Por Julián Schvindlerman
Urbi et orbi, reina el ánimo celebratorio por el histórico pacto alcanzado entre la potencias e Irán. Ha sido anunciado por sus entusiastas defensores como el triunfo de la diplomacia y como el acuerdo que ha puesto fin a las amenazas nucleares de la nación persa. En medio de la euforia un detalle está pasando desapercibido. Si el pacto es tan fabuloso, entonces, ¿por qué motivo los países más directamente amenazados por Irán en el Medio Oriente no se han sumado a la fiesta? ¿Por qué el mundo sunita -desde Marruecos hasta Turquía- se muestra preocupado? ¿Por qué estados enemigos entre sí y ambos aliados de Washington, como Israel y Arabia Saudita, están profundamente alarmados? Si el pacto es tan efectivo en contener las ambiciones atómicas de Irán, ¿por qué ha debido el presidente Barack Obama anunciar inmediatamente tras su firma que enviará en breve a su Secretario de Estado al Golfo Pérsico y a su Secretario de Defensa a Israel, en ambos casos a calmar ansiedades locales?
Este acuerdo es problemático tanto en su contenido como en aquellos temas que ha dejado de lado. Sobre esto último: el fervor revolucionario-terrorista del régimen ayatolá no fue negociado. Vale decir, Irán podrá seguir patrocinando militar y políticamente a grupos fundamentalistas en el Líbano, Gaza, Yemen y otras partes a la par que retorna como un socio legitimado al concierto de las naciones. También podrá seguir reprimiendo a su población con impunidad: según cifras de las Naciones Unidas, Irán tiene la tasa de ejecuciones más alta del Medio Oriente y la segunda a nivel global. La situación podría empeorar, pues este acuerdo no ha impuesto restricción humanitaria alguna al respecto.

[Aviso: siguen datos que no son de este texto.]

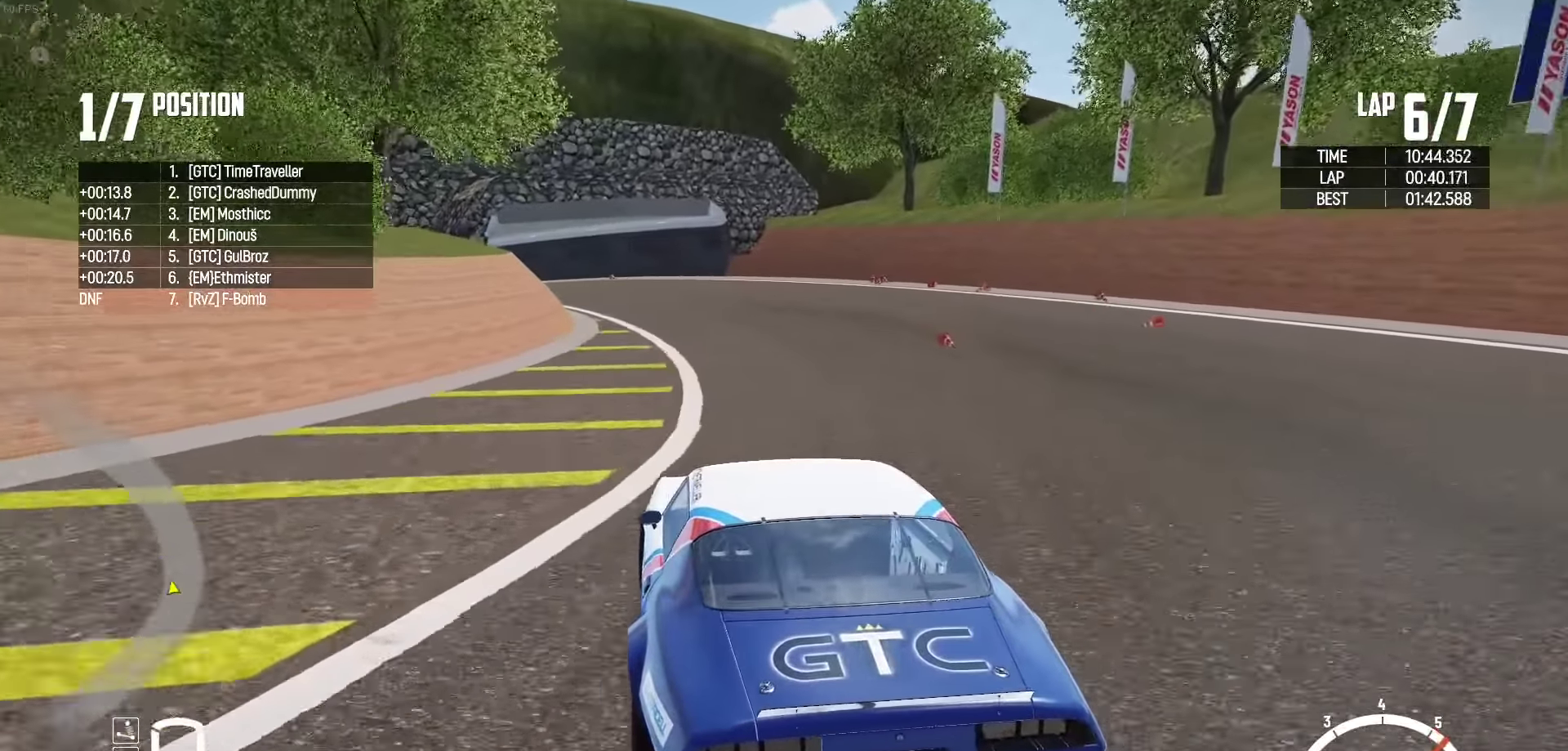
{"buttons": ["R2"], "left_stick": "center", "right_stick": "center", "events": [[300, "left_stick", "left"], [450, "left_stick", "center"]]}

No menos grave es lo que sí está contenido en el acuerdo. Ciertamente, impone serias limitaciones en múltiples áreas y por varios años sobre el proyecto nuclear de Irán. No obstante, adolece de falencias peligrosas. Según sus términos, al cabo de cinco años el embargo de armas convencionales que pesa sobre Irán será levantado. Tres años después correrá igual suerte el embargo sobre su programa de misiles balísticos intercontinentales; cuya utilidad principal es transportar cabezas nucleares a larga distancia. Pasados los diez años, las restricciones sobre su programa nuclear comenzarán a decaer. En cuestión de pocos meses de entrada en vigencia el pacto, las sanciones económicas y financieras -que costó muchísimo construir, en capital diplomático, durante largos años- serán dejadas sin efecto si Teherán honra lo pactado. Algunos dudan, legítimamente, de la futura fidelidad contractual persa. Pero, ¿por qué no habría Teherán de atenerse a lo firmado, si el resultado de cumplir el acuerdo redundará en un Irán económicamente próspero (las sanciones se levantarán), militarmente poderoso (los embargos caerán) y con el camino abierto para retomar sus aspiraciones nucleares a la fecha de expiración del contrato? Esta es la falla más trágica del acuerdo: lejos de trabar el sendero de Irán hacia lo bomba, puede terminar facilitándolo.
Sólo el tiempo arrojará el veredicto final sobre este pacto de alto riesgo. Pero bien vale recordar un precedente inquietante. En 1994, Estados Unidos negoció con Corea del Norte un acuerdo nuclear. Hoy, Pyongyang es una potencia atómica. Este fiasco no necesariamente deba repetirse. Pero la chance de que algo similar ocurra con Irán, es real.